Dephosphorization Kinetics and Reaction Region in Hot Metal during Lime Injection with Oxygen

Abstract

To improve dephosphorization of hot metal by the lime injection process, it is necessary to clarify the dissolution mechanism of blown-in CaO in hot metal, the mechanism o f dephosphorization reaction and the region where the reaction takes place. For this purpose, a single-crystal lime lump immersion test and a lime powder injection test were made. Lime lumps after immersion tests, reaction products adhered to Al₂O₃ tubes immersed into hot metal and collected slag samples by steel samples were analyzed by EPMA.
In hot metal, CaO starts to dissolve due to penetration o f Fe_tO and Mn_tO. Then, the dephosphorization reaction initiates between {CaO-Fe (Mn)_tO}l and phosphorus, and the latter is fixed as (CaO-SiO₂ P₂O₅)_s in the reaction layers. Dephosphorization takes place mainly in the vicinity of the oxygen blowing nozzle.
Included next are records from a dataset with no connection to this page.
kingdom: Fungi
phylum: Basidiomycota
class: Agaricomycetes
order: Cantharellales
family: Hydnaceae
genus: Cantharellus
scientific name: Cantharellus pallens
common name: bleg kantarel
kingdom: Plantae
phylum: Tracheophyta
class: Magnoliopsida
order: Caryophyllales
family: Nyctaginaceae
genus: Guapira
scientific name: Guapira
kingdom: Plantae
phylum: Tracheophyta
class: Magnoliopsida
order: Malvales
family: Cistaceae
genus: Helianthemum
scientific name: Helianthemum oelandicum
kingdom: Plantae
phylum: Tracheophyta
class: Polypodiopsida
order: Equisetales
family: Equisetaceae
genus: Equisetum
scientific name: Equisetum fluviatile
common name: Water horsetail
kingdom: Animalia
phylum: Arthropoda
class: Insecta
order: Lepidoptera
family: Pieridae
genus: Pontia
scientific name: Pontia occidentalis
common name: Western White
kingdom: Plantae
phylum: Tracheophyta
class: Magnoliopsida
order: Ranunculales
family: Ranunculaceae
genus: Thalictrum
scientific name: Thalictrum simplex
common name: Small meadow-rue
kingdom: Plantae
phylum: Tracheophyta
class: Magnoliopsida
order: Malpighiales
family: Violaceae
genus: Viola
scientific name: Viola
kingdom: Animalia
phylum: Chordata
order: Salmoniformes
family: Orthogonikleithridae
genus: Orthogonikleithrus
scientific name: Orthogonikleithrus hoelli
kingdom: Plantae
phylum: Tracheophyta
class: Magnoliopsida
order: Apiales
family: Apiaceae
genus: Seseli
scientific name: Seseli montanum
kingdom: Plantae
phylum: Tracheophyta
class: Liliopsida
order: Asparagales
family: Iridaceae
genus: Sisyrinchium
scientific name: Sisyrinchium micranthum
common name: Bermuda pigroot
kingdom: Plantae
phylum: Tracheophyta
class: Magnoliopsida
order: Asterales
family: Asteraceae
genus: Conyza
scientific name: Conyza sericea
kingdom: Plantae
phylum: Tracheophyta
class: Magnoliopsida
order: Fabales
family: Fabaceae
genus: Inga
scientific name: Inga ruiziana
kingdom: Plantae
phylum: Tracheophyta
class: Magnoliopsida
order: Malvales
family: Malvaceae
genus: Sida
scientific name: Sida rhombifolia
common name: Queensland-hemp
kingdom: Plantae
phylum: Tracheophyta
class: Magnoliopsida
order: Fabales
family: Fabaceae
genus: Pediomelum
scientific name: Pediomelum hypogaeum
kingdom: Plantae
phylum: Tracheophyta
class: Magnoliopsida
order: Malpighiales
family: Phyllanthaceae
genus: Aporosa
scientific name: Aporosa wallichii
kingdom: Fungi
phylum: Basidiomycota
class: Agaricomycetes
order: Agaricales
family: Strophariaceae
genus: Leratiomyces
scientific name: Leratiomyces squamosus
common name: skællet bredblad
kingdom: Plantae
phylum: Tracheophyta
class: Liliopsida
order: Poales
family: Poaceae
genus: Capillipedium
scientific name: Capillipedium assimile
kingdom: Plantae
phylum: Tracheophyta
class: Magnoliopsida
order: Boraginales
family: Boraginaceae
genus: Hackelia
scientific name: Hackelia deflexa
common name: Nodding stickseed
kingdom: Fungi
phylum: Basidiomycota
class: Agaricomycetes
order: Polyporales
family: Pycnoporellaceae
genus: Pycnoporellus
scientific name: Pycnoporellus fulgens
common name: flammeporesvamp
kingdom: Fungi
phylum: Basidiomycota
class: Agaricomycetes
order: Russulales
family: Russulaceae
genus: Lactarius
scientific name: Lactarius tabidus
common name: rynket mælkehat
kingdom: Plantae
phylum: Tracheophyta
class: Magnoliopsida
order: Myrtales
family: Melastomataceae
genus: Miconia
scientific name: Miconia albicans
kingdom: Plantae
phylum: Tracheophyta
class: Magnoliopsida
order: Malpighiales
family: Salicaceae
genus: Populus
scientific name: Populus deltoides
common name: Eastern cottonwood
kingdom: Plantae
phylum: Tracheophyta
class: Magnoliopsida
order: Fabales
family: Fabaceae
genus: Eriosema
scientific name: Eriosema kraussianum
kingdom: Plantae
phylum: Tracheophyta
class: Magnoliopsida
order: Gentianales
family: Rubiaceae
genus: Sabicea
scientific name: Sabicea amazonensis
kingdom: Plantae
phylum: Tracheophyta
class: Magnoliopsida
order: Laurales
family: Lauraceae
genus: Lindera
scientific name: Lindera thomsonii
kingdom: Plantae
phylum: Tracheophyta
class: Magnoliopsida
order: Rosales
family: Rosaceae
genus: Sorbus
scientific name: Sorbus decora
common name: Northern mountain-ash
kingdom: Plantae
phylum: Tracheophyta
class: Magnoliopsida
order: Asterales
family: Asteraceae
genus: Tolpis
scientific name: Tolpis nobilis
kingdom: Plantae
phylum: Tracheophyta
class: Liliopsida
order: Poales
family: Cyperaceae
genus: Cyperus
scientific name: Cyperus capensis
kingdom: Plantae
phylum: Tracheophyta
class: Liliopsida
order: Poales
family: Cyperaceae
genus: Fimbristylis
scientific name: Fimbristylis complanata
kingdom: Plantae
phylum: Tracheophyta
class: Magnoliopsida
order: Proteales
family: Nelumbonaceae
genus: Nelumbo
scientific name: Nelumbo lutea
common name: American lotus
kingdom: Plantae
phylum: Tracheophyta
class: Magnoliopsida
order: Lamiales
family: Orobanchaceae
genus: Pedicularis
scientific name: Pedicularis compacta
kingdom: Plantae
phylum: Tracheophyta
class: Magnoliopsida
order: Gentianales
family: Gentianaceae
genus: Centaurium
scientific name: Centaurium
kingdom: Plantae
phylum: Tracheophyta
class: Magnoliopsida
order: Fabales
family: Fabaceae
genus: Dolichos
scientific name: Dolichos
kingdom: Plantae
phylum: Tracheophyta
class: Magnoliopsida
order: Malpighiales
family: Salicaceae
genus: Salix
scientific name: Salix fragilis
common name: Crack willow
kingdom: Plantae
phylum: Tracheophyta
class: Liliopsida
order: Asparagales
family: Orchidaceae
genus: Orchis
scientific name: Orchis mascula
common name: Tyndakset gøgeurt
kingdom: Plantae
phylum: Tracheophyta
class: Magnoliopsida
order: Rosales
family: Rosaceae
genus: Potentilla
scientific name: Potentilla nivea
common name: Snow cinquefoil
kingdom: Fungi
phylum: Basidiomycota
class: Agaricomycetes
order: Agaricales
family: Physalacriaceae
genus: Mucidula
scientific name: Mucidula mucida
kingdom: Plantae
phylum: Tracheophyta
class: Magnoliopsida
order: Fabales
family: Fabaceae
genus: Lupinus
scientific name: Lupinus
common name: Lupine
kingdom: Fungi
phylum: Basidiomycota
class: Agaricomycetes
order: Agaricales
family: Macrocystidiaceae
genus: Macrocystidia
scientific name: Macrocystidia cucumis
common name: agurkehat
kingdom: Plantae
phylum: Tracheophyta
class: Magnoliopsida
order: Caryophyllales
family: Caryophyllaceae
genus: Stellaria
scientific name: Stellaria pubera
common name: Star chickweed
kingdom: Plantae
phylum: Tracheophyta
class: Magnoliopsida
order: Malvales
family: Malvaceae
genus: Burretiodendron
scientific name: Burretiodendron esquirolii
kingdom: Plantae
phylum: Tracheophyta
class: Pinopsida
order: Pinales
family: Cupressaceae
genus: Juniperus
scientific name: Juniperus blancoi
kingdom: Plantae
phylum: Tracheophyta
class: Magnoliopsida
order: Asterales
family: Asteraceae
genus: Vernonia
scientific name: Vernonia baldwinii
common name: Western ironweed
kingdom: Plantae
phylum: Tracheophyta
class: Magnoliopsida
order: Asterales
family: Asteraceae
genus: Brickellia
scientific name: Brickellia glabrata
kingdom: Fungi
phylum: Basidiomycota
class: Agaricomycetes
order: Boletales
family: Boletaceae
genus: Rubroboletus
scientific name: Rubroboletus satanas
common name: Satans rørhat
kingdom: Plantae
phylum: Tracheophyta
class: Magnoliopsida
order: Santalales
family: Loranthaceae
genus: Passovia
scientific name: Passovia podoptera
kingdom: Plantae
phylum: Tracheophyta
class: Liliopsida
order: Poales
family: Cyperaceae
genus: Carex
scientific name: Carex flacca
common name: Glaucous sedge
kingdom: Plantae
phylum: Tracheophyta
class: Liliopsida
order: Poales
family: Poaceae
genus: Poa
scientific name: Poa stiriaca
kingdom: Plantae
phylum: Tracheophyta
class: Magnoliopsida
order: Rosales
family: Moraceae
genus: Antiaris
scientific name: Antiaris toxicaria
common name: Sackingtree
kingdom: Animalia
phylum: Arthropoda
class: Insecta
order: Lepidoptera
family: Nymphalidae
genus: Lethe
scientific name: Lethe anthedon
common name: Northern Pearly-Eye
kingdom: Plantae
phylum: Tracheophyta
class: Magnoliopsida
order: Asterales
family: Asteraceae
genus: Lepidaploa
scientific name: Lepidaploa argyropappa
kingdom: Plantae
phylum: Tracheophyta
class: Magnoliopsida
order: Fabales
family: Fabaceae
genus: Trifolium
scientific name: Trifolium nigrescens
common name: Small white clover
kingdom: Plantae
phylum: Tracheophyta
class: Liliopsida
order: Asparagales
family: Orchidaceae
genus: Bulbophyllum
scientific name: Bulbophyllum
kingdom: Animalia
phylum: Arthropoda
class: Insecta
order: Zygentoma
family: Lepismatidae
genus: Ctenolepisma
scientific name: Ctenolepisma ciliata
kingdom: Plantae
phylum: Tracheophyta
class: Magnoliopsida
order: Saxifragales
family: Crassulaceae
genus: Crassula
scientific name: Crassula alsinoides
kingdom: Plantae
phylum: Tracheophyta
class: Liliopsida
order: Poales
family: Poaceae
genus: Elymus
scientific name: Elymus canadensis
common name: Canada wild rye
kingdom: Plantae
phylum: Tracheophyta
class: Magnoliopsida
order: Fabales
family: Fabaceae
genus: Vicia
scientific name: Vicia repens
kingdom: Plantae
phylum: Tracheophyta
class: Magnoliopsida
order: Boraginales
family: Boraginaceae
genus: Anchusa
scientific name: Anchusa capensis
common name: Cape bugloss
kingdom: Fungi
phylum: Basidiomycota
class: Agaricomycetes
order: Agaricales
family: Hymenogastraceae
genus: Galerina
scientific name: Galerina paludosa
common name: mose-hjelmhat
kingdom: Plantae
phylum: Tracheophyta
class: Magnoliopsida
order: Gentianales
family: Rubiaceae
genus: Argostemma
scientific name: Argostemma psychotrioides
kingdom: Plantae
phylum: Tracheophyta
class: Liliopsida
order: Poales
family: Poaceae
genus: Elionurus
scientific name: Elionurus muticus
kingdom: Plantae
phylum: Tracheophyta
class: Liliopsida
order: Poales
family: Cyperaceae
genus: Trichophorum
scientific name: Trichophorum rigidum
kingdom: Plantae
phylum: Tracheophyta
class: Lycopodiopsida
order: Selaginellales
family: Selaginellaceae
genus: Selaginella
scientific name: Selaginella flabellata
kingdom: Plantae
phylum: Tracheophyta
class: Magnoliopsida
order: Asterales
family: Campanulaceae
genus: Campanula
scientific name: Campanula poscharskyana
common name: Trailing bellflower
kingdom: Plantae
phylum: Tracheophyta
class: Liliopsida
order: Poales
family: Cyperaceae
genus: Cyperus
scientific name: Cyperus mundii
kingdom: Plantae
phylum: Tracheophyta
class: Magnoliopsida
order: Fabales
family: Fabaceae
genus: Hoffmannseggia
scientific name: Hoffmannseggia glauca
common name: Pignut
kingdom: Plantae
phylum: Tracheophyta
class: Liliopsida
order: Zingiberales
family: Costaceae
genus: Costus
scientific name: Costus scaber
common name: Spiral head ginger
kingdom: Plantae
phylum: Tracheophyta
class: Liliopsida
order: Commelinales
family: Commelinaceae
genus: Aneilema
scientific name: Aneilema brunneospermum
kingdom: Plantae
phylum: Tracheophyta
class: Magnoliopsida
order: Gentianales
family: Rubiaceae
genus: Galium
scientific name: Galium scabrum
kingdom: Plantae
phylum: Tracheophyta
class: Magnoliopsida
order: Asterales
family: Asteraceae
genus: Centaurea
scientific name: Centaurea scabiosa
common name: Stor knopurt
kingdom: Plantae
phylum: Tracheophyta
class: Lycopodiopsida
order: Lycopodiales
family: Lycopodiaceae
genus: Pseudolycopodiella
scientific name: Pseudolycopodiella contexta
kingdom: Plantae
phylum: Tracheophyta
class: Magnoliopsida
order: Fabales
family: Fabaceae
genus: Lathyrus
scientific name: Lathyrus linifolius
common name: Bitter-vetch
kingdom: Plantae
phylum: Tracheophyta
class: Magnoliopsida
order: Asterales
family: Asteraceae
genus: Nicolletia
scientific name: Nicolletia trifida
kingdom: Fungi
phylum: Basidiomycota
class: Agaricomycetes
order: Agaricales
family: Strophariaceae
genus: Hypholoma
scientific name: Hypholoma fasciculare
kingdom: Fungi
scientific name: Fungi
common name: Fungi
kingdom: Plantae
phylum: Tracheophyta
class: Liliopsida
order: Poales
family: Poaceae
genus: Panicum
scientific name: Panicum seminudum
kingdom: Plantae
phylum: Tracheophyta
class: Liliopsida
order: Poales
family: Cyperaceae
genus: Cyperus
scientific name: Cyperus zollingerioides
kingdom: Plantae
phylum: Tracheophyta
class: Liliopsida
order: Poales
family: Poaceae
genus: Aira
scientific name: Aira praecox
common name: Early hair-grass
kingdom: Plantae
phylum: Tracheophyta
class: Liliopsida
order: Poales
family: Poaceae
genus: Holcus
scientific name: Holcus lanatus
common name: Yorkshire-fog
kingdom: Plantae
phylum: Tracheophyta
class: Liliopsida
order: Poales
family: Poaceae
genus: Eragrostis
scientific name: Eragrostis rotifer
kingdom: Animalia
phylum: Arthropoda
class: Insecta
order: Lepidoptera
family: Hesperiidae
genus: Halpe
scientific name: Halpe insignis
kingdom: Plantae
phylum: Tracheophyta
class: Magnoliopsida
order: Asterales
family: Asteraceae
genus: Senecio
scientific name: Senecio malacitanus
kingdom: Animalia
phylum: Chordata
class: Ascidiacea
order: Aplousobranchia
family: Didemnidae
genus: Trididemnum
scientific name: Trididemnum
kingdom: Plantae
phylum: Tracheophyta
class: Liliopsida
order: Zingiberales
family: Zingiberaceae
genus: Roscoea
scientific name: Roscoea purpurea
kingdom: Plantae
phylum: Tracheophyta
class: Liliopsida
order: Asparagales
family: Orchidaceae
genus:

The slagging rate of solid CaO decreases with increasing distance between the nozzle and the suspending position of CaO since carbon in hot metal consumes oxygen. The dephosphorization rate also decreases with increasing distance since Fe_tO in {CaO-Fe (Mn)_tO}l is reduced by carbon.
It is concluded that the increases both in the slagging rate of solid lime and oxygen potential in the bath is necessary to enhance the dephosphorization rate and in this sense, the injection of iron oxide with oxygen is effective.